I informed my crestfallen wife that if she went zombie I'd crush in her skull and run.

See? We have conditions on our love. I'd join my gal for werewolvery, most likely hit up a life of lightless blood-drinking, but when it comes to being a mindless meat-machete it's game over! I guess I could say I would kill my zombie-bride out of love because I couldn't bear to see her in such a horrid state (nothing cool about zombies, kids), but that'd be lying to you all. The conditions of my love are set pretty high, though, so I feel like I'm on pretty good ground.

Monday, June 8, 2009

She's a Lucky Girl...

In most things in life, I consider myself plagued by abysmal luck. I've never won a game of Bingo, I rarely luck out with a great parking spot or fast checkout lane, and I don't even bother playing the lottery. I have come to accept the fact that in a past life, I committed some terrible crimes against humanity that I now have to pay for in this life.

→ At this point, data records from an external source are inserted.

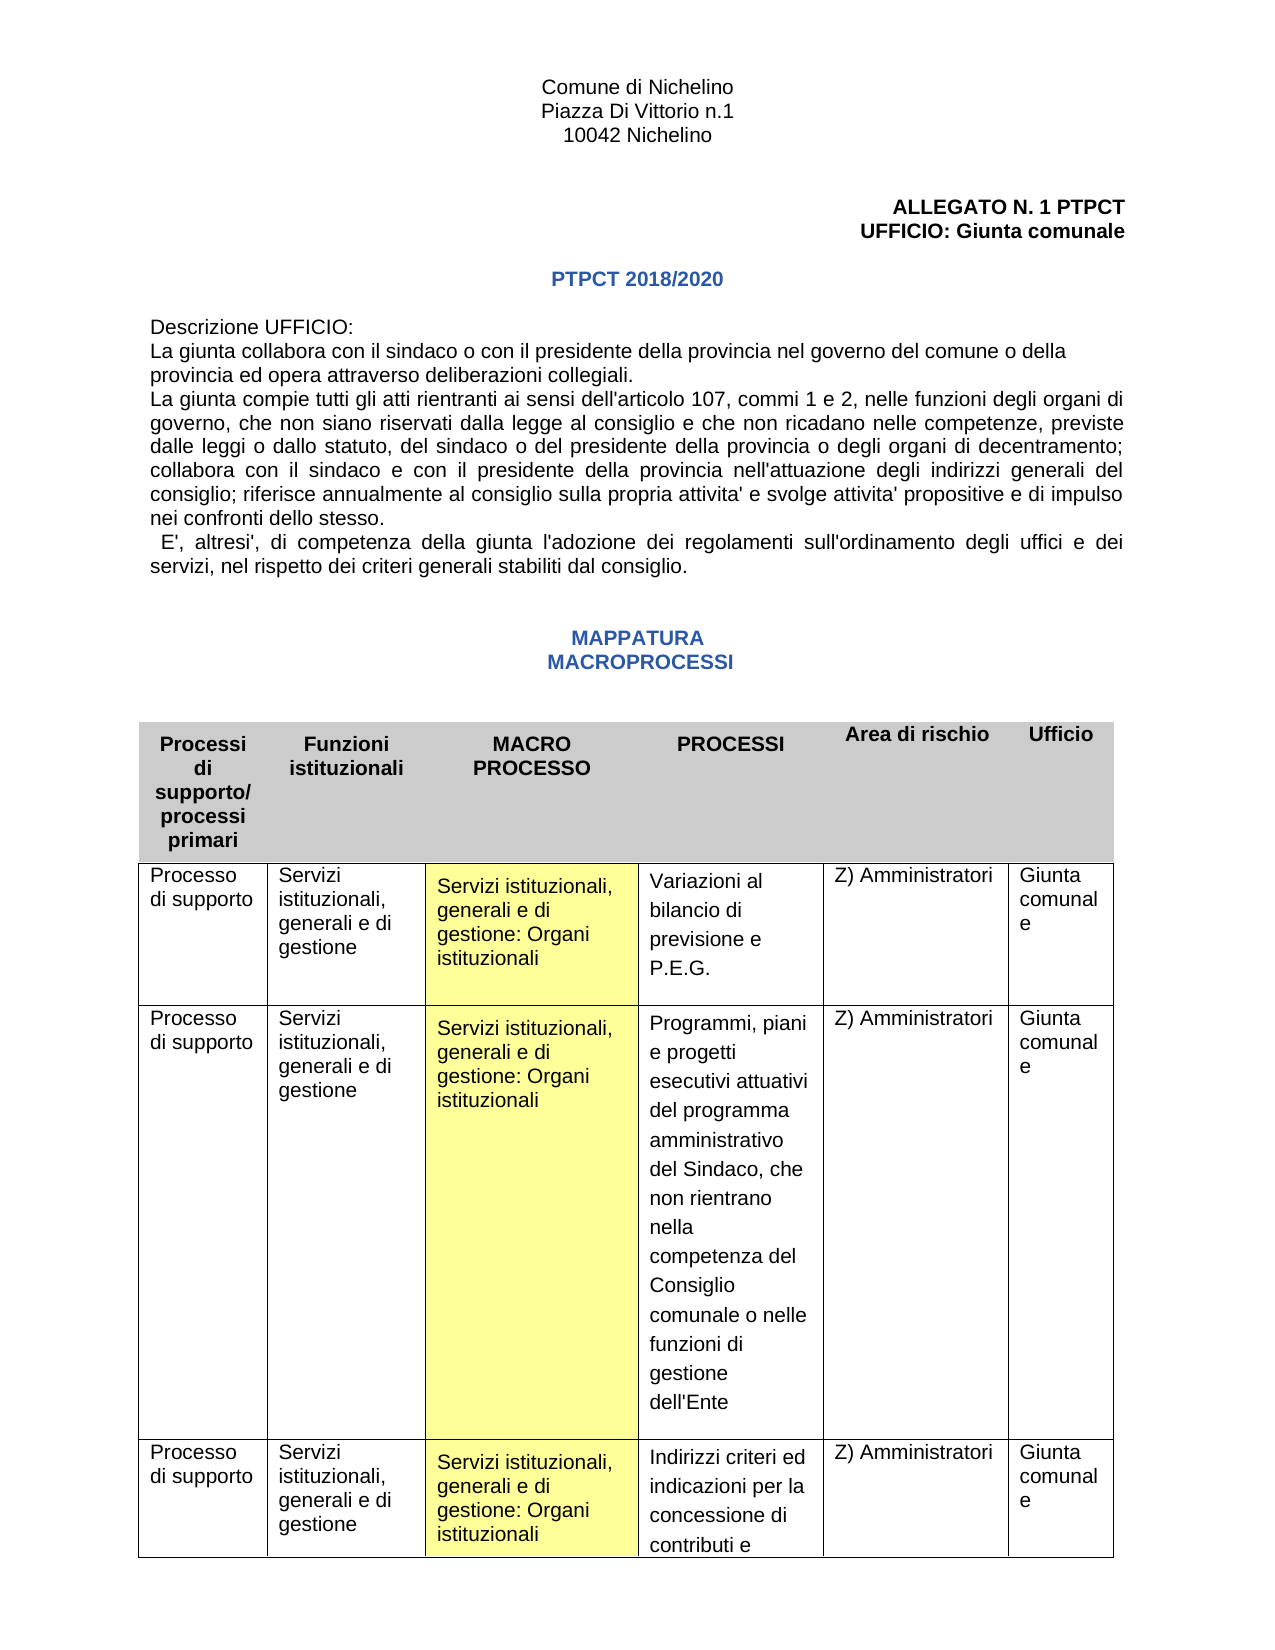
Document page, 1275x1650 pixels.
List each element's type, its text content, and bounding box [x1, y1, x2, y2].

text 10042 Nichelino [150, 123, 1125, 147]
table_cell Giunta comunale [1009, 864, 1113, 1005]
text La giunta compie tutti gli atti rientranti ai sensi dell'articolo 107, commi 1 e 2, nelle funzioni degli organi di governo, che non siano riservati dalla legge al consiglio e che non ricadano nelle competenze, previste dalle leggi o dallo statuto, del sindaco o del presidente della provincia o degli organi di decentramento; collabora con il sindaco e con il presidente della provincia nell'attuazione degli indirizzi generali del consiglio; riferisce annualmente al consiglio sulla propria attivita' e svolge attivita' propositive e di impulso nei confronti dello stesso. [150, 386, 1125, 530]
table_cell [268, 1440, 425, 1556]
table_cell Servizi istituzionali, generali e di gestione: Organi istituzionali [426, 1006, 638, 1439]
table_header PROCESSI [638, 722, 823, 862]
table_cell Z) Amministratori [824, 1006, 1008, 1439]
table_cell Variazioni al bilancio di previsione e P.E.G. [639, 864, 823, 1005]
text PTPCT 2018/2020 [150, 267, 1125, 291]
table_header Processi di supporto/processi primari [139, 722, 267, 862]
text ALLEGATO N. 1 PTPCT [150, 195, 1125, 219]
text Comune di Nichelino [150, 75, 1125, 99]
table_cell Servizi istituzionali, generali e di gestione: Organi istituzionali [426, 864, 638, 1005]
table_cell Giunta comunale [1009, 1440, 1113, 1556]
table_header Ufficio [1008, 722, 1114, 862]
text Descrizione UFFICIO: [150, 314, 1125, 338]
table_header MACRO PROCESSO [426, 722, 638, 862]
text UFFICIO: Giunta comunale [150, 219, 1125, 243]
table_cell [139, 1440, 267, 1556]
text Piazza Di Vittorio n.1 [150, 99, 1125, 123]
table_cell Z) Amministratori [824, 864, 1008, 1005]
table_cell Giunta comunale [1009, 1006, 1113, 1439]
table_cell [426, 1440, 638, 1556]
text MAPPATURA [150, 626, 1125, 650]
table_cell Processo di supporto [139, 864, 267, 1005]
text MACROPROCESSI [150, 650, 1125, 674]
table_cell Servizi istituzionali, generali e di gestione [268, 864, 425, 1005]
table_cell Servizi istituzionali, generali e di gestione [268, 1006, 425, 1439]
table_header Funzioni istituzionali [267, 722, 426, 862]
table_cell Programmi, piani e progetti esecutivi attuativi del programma amministrativo del Sindaco, che non rientrano nella competenza del Consiglio comunale o nelle funzioni di gestione dell'Ente [639, 1006, 823, 1439]
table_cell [639, 1440, 823, 1556]
text E', altresi', di competenza della giunta l'adozione dei regolamenti sull'ordinamento degli uffici e dei servizi, nel rispetto dei criteri generali stabiliti dal consiglio. [150, 530, 1125, 578]
table_header Area di rischio [823, 722, 1008, 862]
text La giunta collabora con il sindaco o con il presidente della provincia nel governo del comune o della provincia ed opera attraverso deliberazioni collegiali. [150, 338, 1125, 386]
table_cell Z) Amministratori [824, 1440, 1008, 1556]
table_cell Processo di supporto [139, 1006, 267, 1439]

Or, perhaps, all of the luck in my life was focused on one main thing, one event that changed my life irrevocably for the better: meeting and falling in love with my husband. Not only that, but he fell in love with me back. For both of us, since that first 14-hour marathon date over five years ago, there has been no one else.

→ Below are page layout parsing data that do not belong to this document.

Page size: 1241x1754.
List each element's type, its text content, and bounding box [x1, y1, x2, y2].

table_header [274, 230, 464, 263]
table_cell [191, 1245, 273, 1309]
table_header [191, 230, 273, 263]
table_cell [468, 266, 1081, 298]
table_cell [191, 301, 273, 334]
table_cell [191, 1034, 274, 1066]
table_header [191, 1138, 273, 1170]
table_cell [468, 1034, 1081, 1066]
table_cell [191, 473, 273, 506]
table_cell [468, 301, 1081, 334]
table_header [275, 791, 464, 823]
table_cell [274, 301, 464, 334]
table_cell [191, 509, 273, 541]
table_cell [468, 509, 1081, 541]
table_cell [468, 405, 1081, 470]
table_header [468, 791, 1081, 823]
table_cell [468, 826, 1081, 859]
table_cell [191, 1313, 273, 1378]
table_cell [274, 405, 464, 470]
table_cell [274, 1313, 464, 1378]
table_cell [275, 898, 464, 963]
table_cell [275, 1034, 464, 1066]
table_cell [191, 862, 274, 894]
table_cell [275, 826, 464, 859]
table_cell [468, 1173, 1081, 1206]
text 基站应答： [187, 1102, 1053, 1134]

Our relationship is not perfect. There are ups and downs: some more up and some more down than others. But this is how love works; you don't move through a relationship in a linear fashion. You don't love each other the same from one day to the next, or even steadily more or less from day to day. Love evolves and changes from day to day, month to month, year to year. There are fits and starts, bursts of love and bursts of anger. Some days it's easier to accept the other person just as they are, and some days you want to scream if you see that same tick one more time. An overwhelming majority of the time I'm happy or content in my relationship and in life with my husband. That's what counts.

Here, I will chronicle the dichotomy: the bursts of love and joy I have with my husband, and those times when I wonder how we ended up together in the first place.